*Directions*.
Every line in the material below that includes "cánh" should be copied.

----

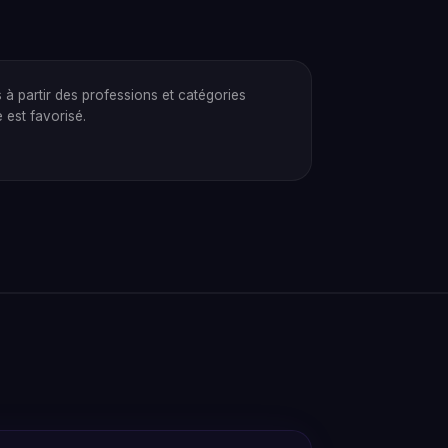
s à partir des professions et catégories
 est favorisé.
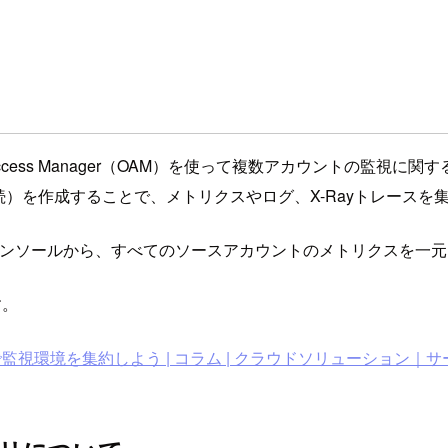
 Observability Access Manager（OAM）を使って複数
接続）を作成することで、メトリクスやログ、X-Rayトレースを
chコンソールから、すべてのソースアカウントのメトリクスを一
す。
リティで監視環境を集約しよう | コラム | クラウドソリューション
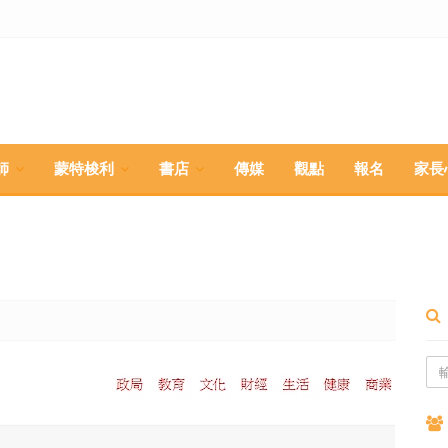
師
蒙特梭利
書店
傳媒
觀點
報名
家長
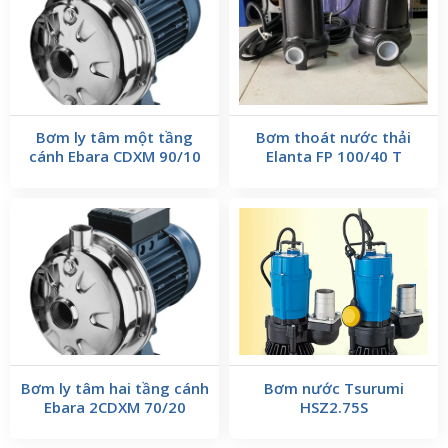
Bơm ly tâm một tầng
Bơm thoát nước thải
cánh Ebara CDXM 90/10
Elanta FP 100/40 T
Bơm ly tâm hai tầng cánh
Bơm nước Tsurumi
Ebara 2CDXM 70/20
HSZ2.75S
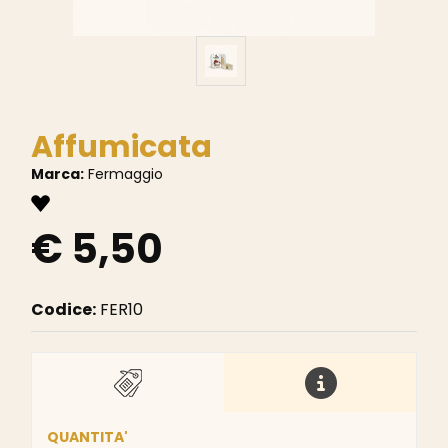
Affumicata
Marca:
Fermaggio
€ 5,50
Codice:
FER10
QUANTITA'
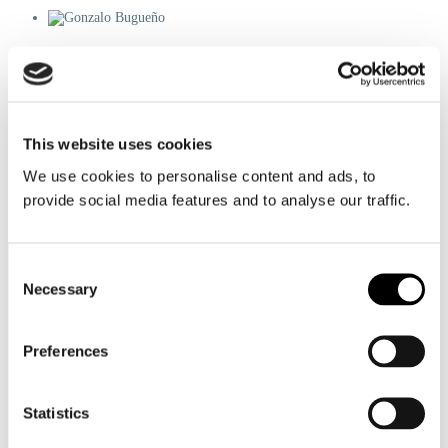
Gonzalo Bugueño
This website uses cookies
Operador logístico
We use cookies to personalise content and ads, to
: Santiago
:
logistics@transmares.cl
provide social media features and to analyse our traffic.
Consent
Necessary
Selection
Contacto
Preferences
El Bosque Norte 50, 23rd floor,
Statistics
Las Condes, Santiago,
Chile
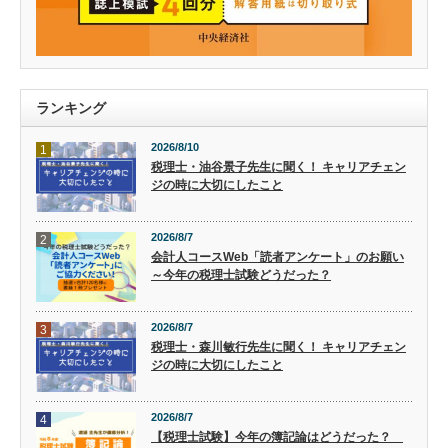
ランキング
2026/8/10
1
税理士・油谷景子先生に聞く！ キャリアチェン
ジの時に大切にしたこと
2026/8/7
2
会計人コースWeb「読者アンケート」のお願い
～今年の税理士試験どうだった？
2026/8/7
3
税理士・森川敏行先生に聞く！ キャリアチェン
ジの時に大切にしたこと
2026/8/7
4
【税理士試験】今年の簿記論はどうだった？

----

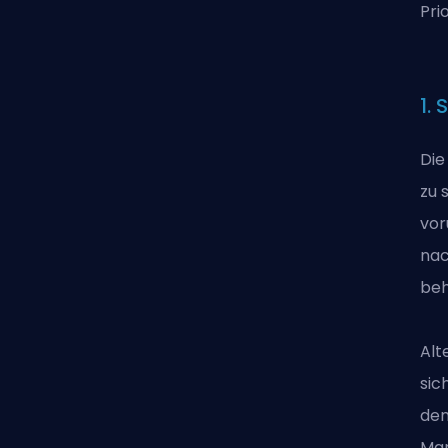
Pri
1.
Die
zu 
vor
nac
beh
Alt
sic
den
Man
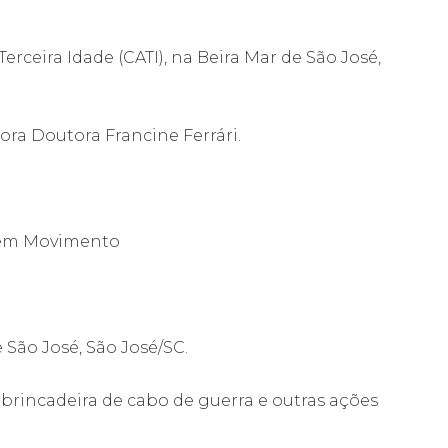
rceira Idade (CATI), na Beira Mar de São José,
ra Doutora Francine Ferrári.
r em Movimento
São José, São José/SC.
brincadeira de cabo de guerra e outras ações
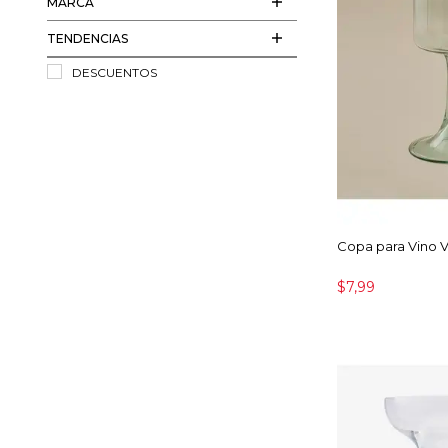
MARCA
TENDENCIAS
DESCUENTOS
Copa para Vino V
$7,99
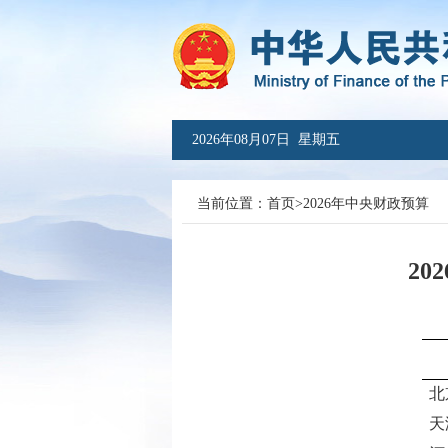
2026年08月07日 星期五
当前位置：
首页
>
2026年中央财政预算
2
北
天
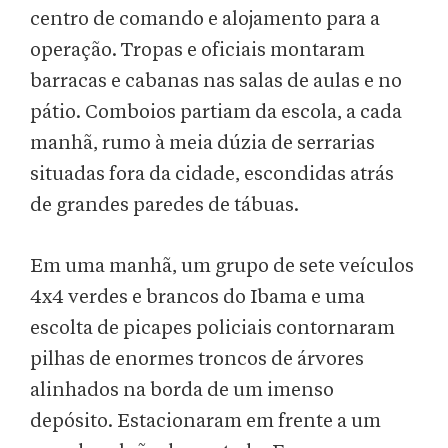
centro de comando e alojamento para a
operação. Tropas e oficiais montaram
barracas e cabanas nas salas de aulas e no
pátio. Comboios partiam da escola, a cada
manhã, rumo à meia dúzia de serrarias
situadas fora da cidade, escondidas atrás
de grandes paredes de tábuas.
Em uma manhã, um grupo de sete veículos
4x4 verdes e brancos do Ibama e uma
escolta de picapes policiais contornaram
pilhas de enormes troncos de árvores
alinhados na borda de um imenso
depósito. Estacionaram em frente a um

----

*Exercise solution*.
cánh Ebara CDXM 90/10
Bơm ly tâm hai tầng cánh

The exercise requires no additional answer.